Kiminin boyaları canlı hayattan zevk almaktalar, kimi eskimiş, yıpranmış...
Hatta bazıları çökmek üzere!
Kimbilir ki ne kadar dayanıklı olduklarını?
Bazıları da sağlam görünse de içten çökmüş olabilir.
Bazıları mutlu...
Bir tanesi var ki arkalardan gülümsüyor sanki...
Sarı rengiyle parlıyor, aralardan el sallıyor...
Bir kaçı hala tamamlanmamış, daha büyümemiş.
Rengini bulmamış, hayatına anlam katmamış...
Yalnızlıklarının arasında bir de misafirleri var; ağaçlar...

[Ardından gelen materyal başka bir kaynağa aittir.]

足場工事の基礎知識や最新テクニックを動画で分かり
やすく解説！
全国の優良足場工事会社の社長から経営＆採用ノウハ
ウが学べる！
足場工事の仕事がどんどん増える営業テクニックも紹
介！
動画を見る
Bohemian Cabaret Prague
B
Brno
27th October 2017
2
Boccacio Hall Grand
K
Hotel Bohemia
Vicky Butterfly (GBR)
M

Yeşil renkleriyle dikkat çekmeye çalışır gibiler.
Ama onlarda çoktan renklerini soldurmuş, boyunlarını bükmüşler...
Kendi parçalarını, yapraklarını dökmüşler.

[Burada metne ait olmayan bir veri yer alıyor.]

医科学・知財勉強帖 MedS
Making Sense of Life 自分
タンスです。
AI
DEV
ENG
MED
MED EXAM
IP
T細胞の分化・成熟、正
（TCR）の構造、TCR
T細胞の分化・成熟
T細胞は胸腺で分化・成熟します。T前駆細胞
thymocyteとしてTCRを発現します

Tutunacak bir dal arar gibi apartmanlara yaslanmış kimisi...
Yine de hepsi farklı hayallerde, düşlerde, renklerde...
Kalabalığın ortasında yalnızlıklarını yaşıyorlar.

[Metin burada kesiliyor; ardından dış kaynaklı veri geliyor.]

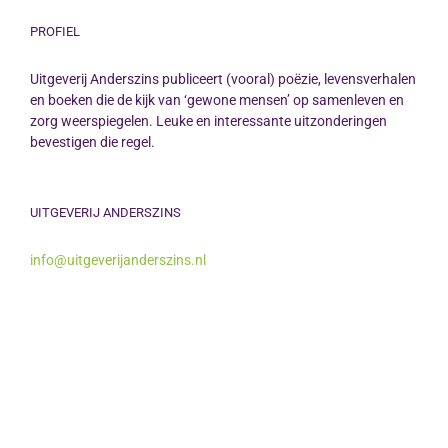
PROFIEL
Uitgeverij Anderszins publiceert (vooral) poëzie, levensverhalen
en boeken die de kijk van ‘gewone mensen’ op samenleven en
zorg weerspiegelen. Leuke en interessante uitzonderingen
bevestigen die regel.
UITGEVERIJ ANDERSZINS
info@uitgeverijanderszins.nl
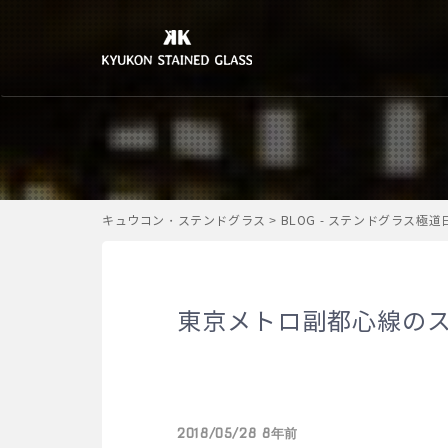
キュウコン・ステンドグラス
>
BLOG - ステンドグラス極
東京メトロ副都心線の
2018/05/28 8年前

Yine de dışarıdan hepsi bir arada, el ele görünüyorlar.
Yalnızlıklarını da birbirleriyle paylaşıyorlar.
Tıpkı bizler gibi...
İnsanlar gibi...
Sadece görünüşleri insanlar gibi.
Dışarıdan göründüğünden başka benzer yanları yok bizlerle.
Onlar insanlar gibi yalnız görünseler de, kendi içlerinde insanlar yaşıyor olsa da; ne onlar gibi gerçekten yalnız kalabilirler, ne de onların hissettiklerini hissedebilirler.
Ne birine özlem duyabilirler, ne de bu özlemin getirdiği acıyı çekebilirler.
Kimseyi sevemez, aşık olamazlar.
Kimse için gözyaşı dökemezler.
Bütün bu duyguları yaşayan bizleri içlerinde büyütürler.
Çoğumuzun sırrını sadece onlar görür, onlar duyarlar. Kimselere de söylemezler.
Kimbilir, belki de apartmanlar gibi olmak daha iyidir!
Hiçbir şey hissetmemek, yaşamamak...
Kimbilir, kalabalığın ortasında yalnız kalmaktansa, yalnız kalmak daha iyidir.